● **EXERCISE INSTRUCTIONS**
Set out every line of text in the rows below as a JSON list of strings, one string per line, with blank lines left out.
[INPUT FOR THIS TASK]
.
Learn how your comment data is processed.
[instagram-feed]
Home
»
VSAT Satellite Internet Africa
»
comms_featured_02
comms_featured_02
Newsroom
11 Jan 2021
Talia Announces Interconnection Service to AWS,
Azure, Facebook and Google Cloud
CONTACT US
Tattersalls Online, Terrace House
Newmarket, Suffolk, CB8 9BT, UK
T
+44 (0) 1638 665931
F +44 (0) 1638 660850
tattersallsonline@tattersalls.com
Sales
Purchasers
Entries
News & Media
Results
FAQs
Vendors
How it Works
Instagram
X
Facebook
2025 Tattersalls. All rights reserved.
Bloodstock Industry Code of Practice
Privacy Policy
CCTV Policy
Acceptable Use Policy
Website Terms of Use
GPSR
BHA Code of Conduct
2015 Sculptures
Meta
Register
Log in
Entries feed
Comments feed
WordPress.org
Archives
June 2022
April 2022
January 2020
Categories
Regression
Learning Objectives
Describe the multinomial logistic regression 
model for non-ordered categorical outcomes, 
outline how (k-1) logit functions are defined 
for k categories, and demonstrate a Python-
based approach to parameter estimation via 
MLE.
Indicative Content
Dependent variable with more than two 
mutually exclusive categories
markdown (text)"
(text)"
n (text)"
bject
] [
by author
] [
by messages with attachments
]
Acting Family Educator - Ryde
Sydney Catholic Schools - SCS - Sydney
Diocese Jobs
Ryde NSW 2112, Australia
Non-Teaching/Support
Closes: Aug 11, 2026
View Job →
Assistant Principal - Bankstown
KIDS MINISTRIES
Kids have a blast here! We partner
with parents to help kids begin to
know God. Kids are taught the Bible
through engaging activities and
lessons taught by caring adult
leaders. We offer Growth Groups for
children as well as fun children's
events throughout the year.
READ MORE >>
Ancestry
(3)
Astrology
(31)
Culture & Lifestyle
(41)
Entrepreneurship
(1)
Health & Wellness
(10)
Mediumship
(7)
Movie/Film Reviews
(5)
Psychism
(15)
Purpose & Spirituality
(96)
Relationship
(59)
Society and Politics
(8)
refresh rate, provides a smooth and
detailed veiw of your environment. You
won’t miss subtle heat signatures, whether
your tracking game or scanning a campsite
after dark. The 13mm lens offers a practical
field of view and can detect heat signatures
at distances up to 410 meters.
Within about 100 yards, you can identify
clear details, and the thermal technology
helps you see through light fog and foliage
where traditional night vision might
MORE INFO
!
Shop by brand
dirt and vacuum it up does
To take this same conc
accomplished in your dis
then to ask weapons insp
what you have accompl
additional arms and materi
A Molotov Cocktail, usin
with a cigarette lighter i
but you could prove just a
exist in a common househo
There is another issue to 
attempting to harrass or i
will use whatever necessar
[/INPUT FOR THIS TASK]
● **ANSWER BOX**
[
  ".",
  "Learn how your comment data is processed.",
  "[instagram-feed]",
  "Home",
  "»",
  "VSAT Satellite Internet Africa",
  "»",
  "comms_featured_02",
  "comms_featured_02",
  "Newsroom",
  "11 Jan 2021",
  "Talia Announces Interconnection Service to AWS,",
  "Azure, Facebook and Google Cloud",
  "CONTACT US",
  "Tattersalls Online, Terrace House",
  "Newmarket, Suffolk, CB8 9BT, UK",
  "T",
  "+44 (0) 1638 665931",
  "F +44 (0) 1638 660850",
  "tattersallsonline@tattersalls.com",
  "Sales",
  "Purchasers",
  "Entries",
  "News & Media",
  "Results",
  "FAQs",
  "Vendors",
  "How it Works",
  "Instagram",
  "X",
  "Facebook",
  "2025 Tattersalls. All rights reserved.",
  "Bloodstock Industry Code of Practice",
  "Privacy Policy",
  "CCTV Policy",
  "Acceptable Use Policy",
  "Website Terms of Use",
  "GPSR",
  "BHA Code of Conduct",
  "2015 Sculptures",
  "Meta",
  "Register",
  "Log in",
  "Entries feed",
  "Comments feed",
  "WordPress.org",
  "Archives",
  "June 2022",
  "April 2022",
  "January 2020",
  "Categories",
  "Regression",
  "Learning Objectives",
  "Describe the multinomial logistic regression ",
  "model for non-ordered categorical outcomes, ",
  "outline how (k-1) logit functions are defined ",
  "for k categories, and demonstrate a Python-",
  "based approach to parameter estimation via ",
  "MLE.",
  "Indicative Content",
  "Dependent variable with more than two ",
  "mutually exclusive categories",
  "markdown (text)\"",
  "(text)\"",
  "n (text)\"",
  "bject",
  "] [",
  "by author",
  "] [",
  "by messages with attachments",
  "]",
  "Acting Family Educator - Ryde",
  "Sydney Catholic Schools - SCS - Sydney",
  "Diocese Jobs",
  "Ryde NSW 2112, Australia",
  "Non-Teaching/Support",
  "Closes: Aug 11, 2026",
  "View Job →",
  "Assistant Principal - Bankstown",
  "KIDS MINISTRIES",
  "Kids have a blast here! We partner",
  "with parents to help kids begin to",
  "know God. Kids are taught the Bible",
  "through engaging activities and",
  "lessons taught by caring adult",
  "leaders. We offer Growth Groups for",
  "children as well as fun children's",
  "events throughout the year.",
  "READ MORE >>",
  "Ancestry",
  "(3)",
  "Astrology",
  "(31)",
  "Culture & Lifestyle",
  "(41)",
  "Entrepreneurship",
  "(1)",
  "Health & Wellness",
  "(10)",
  "Mediumship",
  "(7)",
  "Movie/Film Reviews",
  "(5)",
  "Psychism",
  "(15)",
  "Purpose & Spirituality",
  "(96)",
  "Relationship",
  "(59)",
  "Society and Politics",
  "(8)",
  "refresh rate, provides a smooth and",
  "detailed veiw of your environment. You",
  "won’t miss subtle heat signatures, whether",
  "your tracking game or scanning a campsite",
  "after dark. The 13mm lens offers a practical",
  "field of view and can detect heat signatures",
  "at distances up to 410 meters.",
  "Within about 100 yards, you can identify",
  "clear details, and the thermal technology",
  "helps you see through light fog and foliage",
  "where traditional night vision might",
  "MORE INFO",
  "!",
  "Shop by brand",
  "dirt and vacuum it up does",
  "To take this same conc",
  "accomplished in your dis",
  "then to ask weapons insp",
  "what you have accompl",
  "additional arms and materi",
  "A Molotov Cocktail, usin",
  "with a cigarette lighter i",
  "but you could prove just a",
  "exist in a common househo",
  "There is another issue to ",
  "attempting to harrass or i",
  "will use whatever necessar"
]